One of the least desirable features (though "feature" isn't really the right word) of many of the latest and best gadgets is their tendency to accumulate smudges and fingerprints. This is especially true of touch-screen devices. While many touchscreens are equipped with oleophobic ("oil repelling") coatings to help reduce those smudges and prints, something you're touching all the time is going to need cleaning frequently.
It's simple enough to give your PS Vita regular polish with a soft cloth, but if you want to make it last as long as possible, there's an even better way to clean it. This method may be a bit too involved for some, but it's worth doing every now and then, to keep your handheld nice and shiny and to avoid at least some scratches. You can also use this cleaning method for really delicate things like camera lenses and your eyeglasses.
Unless you enjoy having scratches on your screen, the first thing to do when cleaning anything--screens or lenses--is to get rid of the particles and dust. Hold your device so the surface you're cleaning is downmost, and gently dust it. If you've got one of those camera-lens brushes, that works best, but with care you can also use a cleaning cloth. Just remember, don't wipe the dust; that will grind it into the surface. Use a dusting motion instead.
With the toughness of the glass used in most devices these days, you may wonder if this is really necessary. Maybe not, but I figure it's better to be safe than to scratch. And it only takes a few seconds to dust your screen first.
Wet or Dry?
In the instructions for cleaning my eyeglasses (yes, I do read those things), it says to never clean the lenses dry. Why? Because if there's any dust left on them, it's much more likely to scratch. If there's liquid on the glass, the dust will more likely slide away than grind in. So for eyeglasses and camera lenses, you should always use cleaning fluid (but use something made for the purpose, not glass cleaner like Windex). Spray it on (but not too much), then wipe until dry.
For electronic devices like the PS Vita, you may be hesitant to spray it with something wet. Water isn't good for electronics, after all. Of course, most cleaning solutions are primarily alcohol rather than water. You're probably safe either way--wet or dry--as long as you take a couple of things into consideration. If you opt to use cleaning solution, make sure to use something formulated for LCD screens. If you go dry, take more care in the dusting stage (above) to be sure there's nothing that will scratch your screen.
More important than whether or not you use a cleaning solution is the type of cloth you use. Avoid paper towels and bathroom or kitchen linens, and use a cloth meant for cleaning electronics or camera lenses instead. You don't just want something soft, you want microfiber. There are a couple of reasons for this. One is that microfiber has about the softest, smoothest surface you can possibly get, so it'll give you the best clean. The other reason is that there are no big spaces between fibers for dust (dust that could scratch your screen) to get caught.

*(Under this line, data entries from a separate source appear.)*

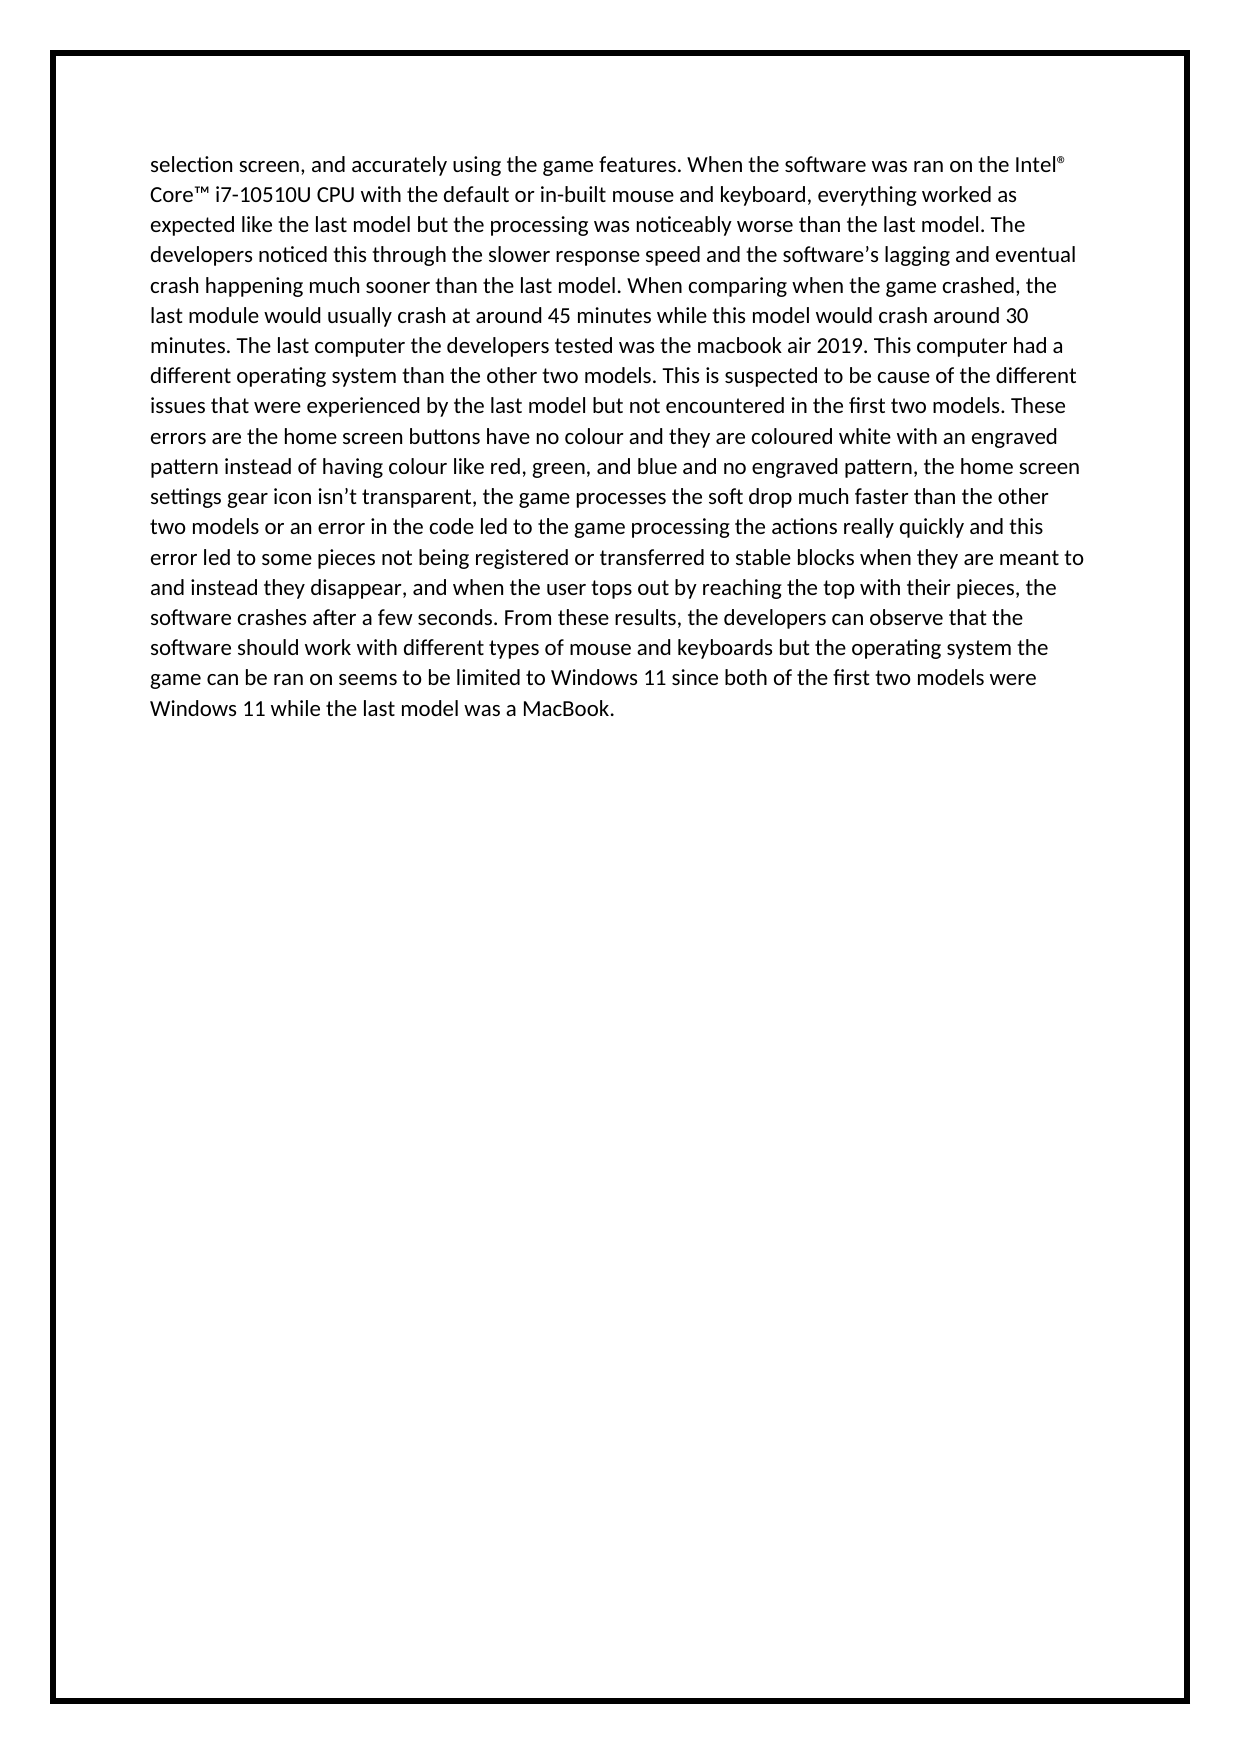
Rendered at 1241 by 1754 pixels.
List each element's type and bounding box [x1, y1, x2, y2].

text [150, 150, 1090, 722]
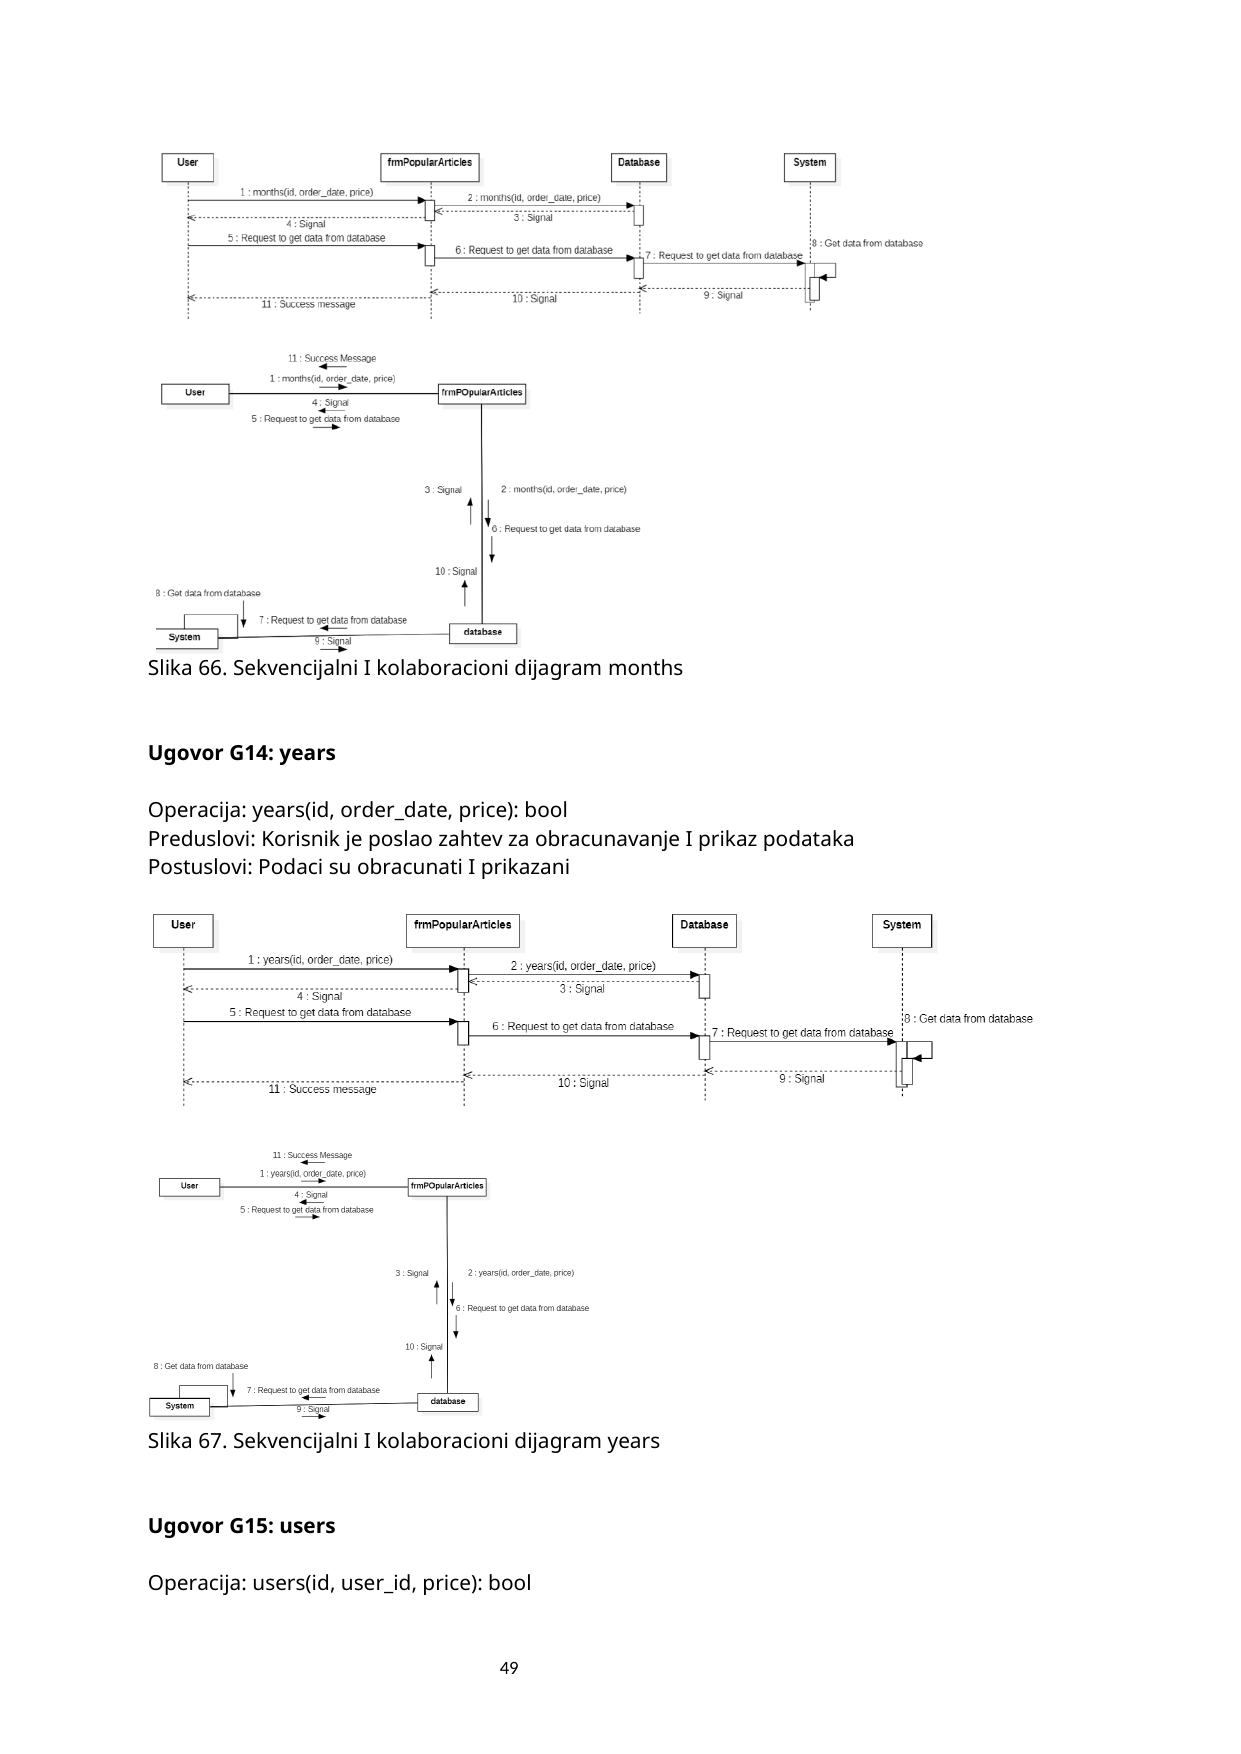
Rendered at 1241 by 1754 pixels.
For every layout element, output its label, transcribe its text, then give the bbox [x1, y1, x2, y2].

list Operacija: years(id, order_date, price): bool [148, 795, 1152, 824]
list Ugovor G15: users [148, 1511, 1152, 1540]
list Ugovor G14: years [148, 738, 1152, 767]
list Postuslovi: Podaci su obracunati I prikazani [148, 852, 1152, 881]
list Slika 66. Sekvencijalni I kolaboracioni dijagram months [148, 653, 1152, 682]
picture [147, 1145, 592, 1427]
list Slika 67. Sekvencijalni I kolaboracioni dijagram years [148, 1426, 1152, 1454]
list Preduslovi: Korisnik je poslao zahtev za obracunavanje I prikaz podataka [148, 824, 1152, 852]
picture [147, 147, 929, 654]
picture [147, 909, 1037, 1117]
list Operacija: users(id, user_id, price): bool [148, 1568, 1152, 1597]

The good news is that microfiber cleaning cloths are inexpensive and easy to come by. If you've had to buy glasses, you probably got s microfiber cloth free with your purchase. Some computers and smartphones come with one. Or you can buy one for a few dollars. Sony's official PS Vita Starter Kit includes a cleaning cloth (with the PS Vita logo, even), and other manufacturers like Rocketfish and Nyko also make them. Or you can pick one up at any optometrist, camera shop, or electronics store.
On one hand, the more often you clean your screen, the more likely you are to get a scratch from a stray bit of dust. On the other hand, the more grime that builds up on the screen, the more likely there is to be something on there that will scratch once you do get around to cleaning it. So find a balance between obsessive polishing and avoiding cleaning until you can't see anything on the screen. Personally, I clean my screen whenever I can see enough smudges that they annoy me.
To Protect or Not?
One way to ensure your screen stays scratch-free is to use a screen protector. This is a thin, clear layer of adhesive film that covers the screen, but doesn't obscure it. The advantages are that if you do miss some dust and scratch the surface, or your PS Vita is rattling around in your bag with things that might damage it, the screen itself is protected. You can peel off the film and replace it, leaving the screen surface scratch-free. The disadvantage is that some films reduce the screen's responsiveness to touch. And since touch is your main input, that's not such a good thing.
If you have a good case for your PS Vita and you regularly keep it in that case when you're not using it, you may not need a protective film at all, even if you travel a lot. On the other hand, it may be better to be safe than sorry. If you do use a screen protector, Sony recommends using the official product to be sure your screen's touch sensitivity isn't impaired. There are other good brands, of course, but since this is such an inexpensive item, you're not going to save much by going third-party. At any rate, protective film can be easily removed if you find you don't like it.
The most important consideration when cleaning the screen (or lens) of any device is simply to take care. Pay attention to what you're doing and you should be able to avoid scratches and keep your screen clean and shiny for as long as you own your PS Vita.